#### Task details:
In the text on multiplying polynomials stored as dicts, what polynomial does {0: 7, 2: 5, 4: 3} represent?

[Opening Text segment section]

A polynomial is represented by a dict mapping degree to coefficient. For instance:

{0: 7, 2: 5, 4: 3} represents 3x^4 + 5x^2 + 7.

I tried using the following code:

def mlpt(p1,p2):
    p1_times_p2 = {}
    for i in p1:
        erg_coeff = p1[i]
        erg_exp   = i
        for j in p2:
            erg_coeff = erg_coeff * p2[j]
            erg_exp   = erg_exp + j
        p1_times_p2[erg_exp] = erg_coeff
    for i in p2:
        erg_coeff = p2[i]
        erg_exp   = i
        for j in p1:
            erg_coeff = erg_coeff * p1[j]
            erg_exp   = erg_exp + j
        p1_times_p2[erg_exp] = erg_coeff
    return p1_times_p2

However, when I multiply two arbitrary polynomials, I don't seem to get the right result:

# (x^2)(x^2 + x) == x^4 + x^3

p1 = {2: 1}        # x^2
p2 = {1: 1, 2: 1}  # x^2 + x
print( mlpt(p1,p2) )

# EXPECTED OUT: {4: 1, 3: 1}
# ACTUAL OUT:   {5: 1, 3: 1, 4: 1} 

Does anyone have an idea how to fix it? Any help would be greatly appreciated!

2

There are 2 best solutions below

0
gog On BEST ANSWER

Assuming your dicts are {exponent: coefficient}, a simple option would be to have two nested loops which populate the result dict:

def multiply(p1, p2):
    res = {}

    for e1, c1 in p1.items():
        for e2, c2 in p2.items():
            e = e1 + e2
            res[e] = res.get(e, 0) + c1 * c2

    return res

An exercise to the reader: adapt this to perform symbolic computations as in multiply({2:'a',1:'b'},{2:'c'})

0
Stef On

A few issues with your code, from least important to most important:

Issue 1

Instead of:

for i in p1:
    erg_coeff = p1[i]
    erg_exp   = i
    ...

python encourages you to use the variables you want directly as loop variables:

for exp, coeff in p1.items():
    ....

[Closing Text segment section]
[Opening Material supplied section]

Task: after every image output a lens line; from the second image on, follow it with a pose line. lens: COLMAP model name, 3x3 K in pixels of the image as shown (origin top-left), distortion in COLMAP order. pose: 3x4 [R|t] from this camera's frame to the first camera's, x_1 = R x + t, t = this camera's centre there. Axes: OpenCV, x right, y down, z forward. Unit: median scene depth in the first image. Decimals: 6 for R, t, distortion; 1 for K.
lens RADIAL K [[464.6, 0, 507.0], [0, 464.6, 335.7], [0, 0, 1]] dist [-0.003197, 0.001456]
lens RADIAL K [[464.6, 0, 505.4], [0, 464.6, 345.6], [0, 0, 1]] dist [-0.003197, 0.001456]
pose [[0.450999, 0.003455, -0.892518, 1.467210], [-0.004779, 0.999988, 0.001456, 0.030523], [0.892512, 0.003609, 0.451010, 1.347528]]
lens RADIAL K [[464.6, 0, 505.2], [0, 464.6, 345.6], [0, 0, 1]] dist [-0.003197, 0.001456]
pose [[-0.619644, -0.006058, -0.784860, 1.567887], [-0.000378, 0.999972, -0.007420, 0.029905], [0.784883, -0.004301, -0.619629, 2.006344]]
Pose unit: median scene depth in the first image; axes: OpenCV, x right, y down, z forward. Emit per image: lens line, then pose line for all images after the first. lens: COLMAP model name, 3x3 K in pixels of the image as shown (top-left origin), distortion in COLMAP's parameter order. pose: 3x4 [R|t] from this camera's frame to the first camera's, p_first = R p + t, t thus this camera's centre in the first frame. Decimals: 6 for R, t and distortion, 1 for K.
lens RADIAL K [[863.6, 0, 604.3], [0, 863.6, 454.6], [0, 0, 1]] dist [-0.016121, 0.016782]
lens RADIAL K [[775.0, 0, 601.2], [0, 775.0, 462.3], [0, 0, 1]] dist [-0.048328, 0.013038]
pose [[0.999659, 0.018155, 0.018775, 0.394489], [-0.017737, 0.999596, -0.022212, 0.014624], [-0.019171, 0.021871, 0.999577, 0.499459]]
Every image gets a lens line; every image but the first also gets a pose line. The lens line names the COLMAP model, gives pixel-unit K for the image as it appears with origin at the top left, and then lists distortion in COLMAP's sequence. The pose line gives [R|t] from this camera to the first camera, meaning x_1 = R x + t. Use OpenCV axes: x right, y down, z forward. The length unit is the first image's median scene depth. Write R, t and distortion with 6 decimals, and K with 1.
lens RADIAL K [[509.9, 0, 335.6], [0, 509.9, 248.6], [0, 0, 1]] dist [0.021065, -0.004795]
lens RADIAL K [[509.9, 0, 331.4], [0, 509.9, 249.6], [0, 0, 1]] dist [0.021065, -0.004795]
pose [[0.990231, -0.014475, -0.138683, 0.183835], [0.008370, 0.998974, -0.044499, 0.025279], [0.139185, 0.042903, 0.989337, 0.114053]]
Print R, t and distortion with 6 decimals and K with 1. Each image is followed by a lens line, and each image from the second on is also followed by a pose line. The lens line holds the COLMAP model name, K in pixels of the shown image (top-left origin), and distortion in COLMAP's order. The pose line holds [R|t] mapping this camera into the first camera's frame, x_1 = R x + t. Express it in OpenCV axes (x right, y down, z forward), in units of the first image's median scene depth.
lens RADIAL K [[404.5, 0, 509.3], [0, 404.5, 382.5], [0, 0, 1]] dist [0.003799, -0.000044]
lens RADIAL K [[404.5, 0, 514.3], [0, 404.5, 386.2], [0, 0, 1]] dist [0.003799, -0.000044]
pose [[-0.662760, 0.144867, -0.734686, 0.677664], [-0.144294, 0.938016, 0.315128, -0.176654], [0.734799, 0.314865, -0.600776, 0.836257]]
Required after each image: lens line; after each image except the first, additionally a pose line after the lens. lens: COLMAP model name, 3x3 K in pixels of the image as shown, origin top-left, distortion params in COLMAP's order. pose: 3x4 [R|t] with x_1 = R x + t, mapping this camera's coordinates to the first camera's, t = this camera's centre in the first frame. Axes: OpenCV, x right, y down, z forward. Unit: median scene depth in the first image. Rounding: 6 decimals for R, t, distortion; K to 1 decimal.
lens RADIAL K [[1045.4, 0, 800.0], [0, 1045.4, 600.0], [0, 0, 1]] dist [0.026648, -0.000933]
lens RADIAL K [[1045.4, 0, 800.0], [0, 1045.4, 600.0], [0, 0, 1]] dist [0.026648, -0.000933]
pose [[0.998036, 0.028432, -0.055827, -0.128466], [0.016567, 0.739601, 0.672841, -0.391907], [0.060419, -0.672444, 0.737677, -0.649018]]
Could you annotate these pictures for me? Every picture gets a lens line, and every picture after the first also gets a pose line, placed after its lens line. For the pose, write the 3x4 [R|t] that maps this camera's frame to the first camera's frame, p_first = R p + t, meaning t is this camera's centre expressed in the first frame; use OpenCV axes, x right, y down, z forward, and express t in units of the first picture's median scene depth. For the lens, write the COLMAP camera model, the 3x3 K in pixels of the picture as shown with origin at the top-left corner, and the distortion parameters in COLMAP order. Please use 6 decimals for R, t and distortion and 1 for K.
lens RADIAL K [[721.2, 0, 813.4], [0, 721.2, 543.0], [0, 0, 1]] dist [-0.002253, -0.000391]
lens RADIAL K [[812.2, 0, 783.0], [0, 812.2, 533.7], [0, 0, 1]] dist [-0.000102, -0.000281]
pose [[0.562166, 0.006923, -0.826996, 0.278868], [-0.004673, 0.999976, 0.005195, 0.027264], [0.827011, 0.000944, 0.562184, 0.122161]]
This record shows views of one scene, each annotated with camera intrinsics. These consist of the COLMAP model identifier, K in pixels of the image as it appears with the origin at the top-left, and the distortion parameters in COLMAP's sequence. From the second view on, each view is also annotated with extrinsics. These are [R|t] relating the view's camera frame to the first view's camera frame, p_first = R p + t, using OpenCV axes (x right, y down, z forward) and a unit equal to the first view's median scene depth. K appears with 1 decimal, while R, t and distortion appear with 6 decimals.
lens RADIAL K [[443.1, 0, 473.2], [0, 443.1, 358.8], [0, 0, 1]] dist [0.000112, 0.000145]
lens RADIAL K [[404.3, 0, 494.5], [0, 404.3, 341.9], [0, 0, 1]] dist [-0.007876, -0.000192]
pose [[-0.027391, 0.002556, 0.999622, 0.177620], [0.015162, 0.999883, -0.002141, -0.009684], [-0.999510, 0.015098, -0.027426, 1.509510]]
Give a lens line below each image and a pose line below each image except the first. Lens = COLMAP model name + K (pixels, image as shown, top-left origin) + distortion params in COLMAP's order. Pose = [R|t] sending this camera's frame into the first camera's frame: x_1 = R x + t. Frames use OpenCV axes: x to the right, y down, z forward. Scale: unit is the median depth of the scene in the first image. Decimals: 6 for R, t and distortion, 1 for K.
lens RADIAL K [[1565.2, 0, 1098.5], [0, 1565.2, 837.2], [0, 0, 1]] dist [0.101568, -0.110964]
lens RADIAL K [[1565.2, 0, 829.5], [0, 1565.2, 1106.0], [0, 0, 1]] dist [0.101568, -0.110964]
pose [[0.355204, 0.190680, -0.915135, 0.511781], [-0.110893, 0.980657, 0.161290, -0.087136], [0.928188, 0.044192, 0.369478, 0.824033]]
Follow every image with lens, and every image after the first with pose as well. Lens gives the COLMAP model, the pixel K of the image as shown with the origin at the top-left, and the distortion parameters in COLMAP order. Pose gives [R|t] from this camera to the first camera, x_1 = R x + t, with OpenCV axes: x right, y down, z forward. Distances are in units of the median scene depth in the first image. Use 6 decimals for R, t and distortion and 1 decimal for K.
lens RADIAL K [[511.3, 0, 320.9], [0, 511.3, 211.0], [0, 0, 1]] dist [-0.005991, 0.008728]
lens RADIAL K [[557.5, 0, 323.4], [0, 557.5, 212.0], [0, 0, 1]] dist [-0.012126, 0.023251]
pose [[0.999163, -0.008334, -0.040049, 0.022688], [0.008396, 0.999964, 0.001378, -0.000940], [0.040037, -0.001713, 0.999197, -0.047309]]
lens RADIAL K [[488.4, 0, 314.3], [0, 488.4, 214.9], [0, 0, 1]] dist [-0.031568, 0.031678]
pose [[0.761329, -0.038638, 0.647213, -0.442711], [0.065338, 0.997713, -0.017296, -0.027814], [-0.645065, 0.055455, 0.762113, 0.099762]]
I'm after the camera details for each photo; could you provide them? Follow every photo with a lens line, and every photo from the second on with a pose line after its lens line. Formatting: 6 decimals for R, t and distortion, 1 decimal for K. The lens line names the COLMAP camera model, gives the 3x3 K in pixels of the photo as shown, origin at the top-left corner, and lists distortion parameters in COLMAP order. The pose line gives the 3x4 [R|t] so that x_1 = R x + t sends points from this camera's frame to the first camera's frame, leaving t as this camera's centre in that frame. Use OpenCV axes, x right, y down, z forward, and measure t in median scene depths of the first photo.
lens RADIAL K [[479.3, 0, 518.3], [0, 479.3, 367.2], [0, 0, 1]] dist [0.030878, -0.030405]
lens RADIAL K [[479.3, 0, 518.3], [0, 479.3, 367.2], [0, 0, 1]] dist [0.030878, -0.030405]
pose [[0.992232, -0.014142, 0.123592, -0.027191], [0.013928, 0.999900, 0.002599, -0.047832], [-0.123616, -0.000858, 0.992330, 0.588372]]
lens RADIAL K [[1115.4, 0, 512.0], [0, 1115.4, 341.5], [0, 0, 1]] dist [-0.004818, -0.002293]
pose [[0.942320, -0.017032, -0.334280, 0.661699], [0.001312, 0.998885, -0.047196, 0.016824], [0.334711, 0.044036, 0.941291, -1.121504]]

[Closing Material supplied section]

#### Output below:
3x^4 + 5x^2 + 7